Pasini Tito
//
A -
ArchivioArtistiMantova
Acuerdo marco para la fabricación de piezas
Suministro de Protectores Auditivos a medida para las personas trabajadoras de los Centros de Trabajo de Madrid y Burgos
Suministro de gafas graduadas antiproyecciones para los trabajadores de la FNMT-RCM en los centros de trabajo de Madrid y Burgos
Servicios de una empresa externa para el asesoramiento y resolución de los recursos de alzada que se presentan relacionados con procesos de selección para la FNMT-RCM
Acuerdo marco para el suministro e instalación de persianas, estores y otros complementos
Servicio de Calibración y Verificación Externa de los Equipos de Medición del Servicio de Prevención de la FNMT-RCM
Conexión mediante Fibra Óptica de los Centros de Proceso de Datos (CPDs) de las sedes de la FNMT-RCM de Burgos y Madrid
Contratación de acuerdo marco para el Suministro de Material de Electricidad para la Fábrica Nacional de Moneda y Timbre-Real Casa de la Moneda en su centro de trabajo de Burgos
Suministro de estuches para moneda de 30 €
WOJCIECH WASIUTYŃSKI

EXERCISE INSTRUCTIONS
Update all the lines above so that "Burgos" becomes "Segovia" wherever it occurs, and keep everything else unchanged.

TASK SOLUTION
Pasini Tito
//
A -
ArchivioArtistiMantova
Acuerdo marco para la fabricación de piezas
Suministro de Protectores Auditivos a medida para las personas trabajadoras de los Centros de Trabajo de Madrid y Segovia
Suministro de gafas graduadas antiproyecciones para los trabajadores de la FNMT-RCM en los centros de trabajo de Madrid y Segovia
Servicios de una empresa externa para el asesoramiento y resolución de los recursos de alzada que se presentan relacionados con procesos de selección para la FNMT-RCM
Acuerdo marco para el suministro e instalación de persianas, estores y otros complementos
Servicio de Calibración y Verificación Externa de los Equipos de Medición del Servicio de Prevención de la FNMT-RCM
Conexión mediante Fibra Óptica de los Centros de Proceso de Datos (CPDs) de las sedes de la FNMT-RCM de Segovia y Madrid
Contratación de acuerdo marco para el Suministro de Material de Electricidad para la Fábrica Nacional de Moneda y Timbre-Real Casa de la Moneda en su centro de trabajo de Segovia
Suministro de estuches para moneda de 30 €
WOJCIECH WASIUTYŃSKI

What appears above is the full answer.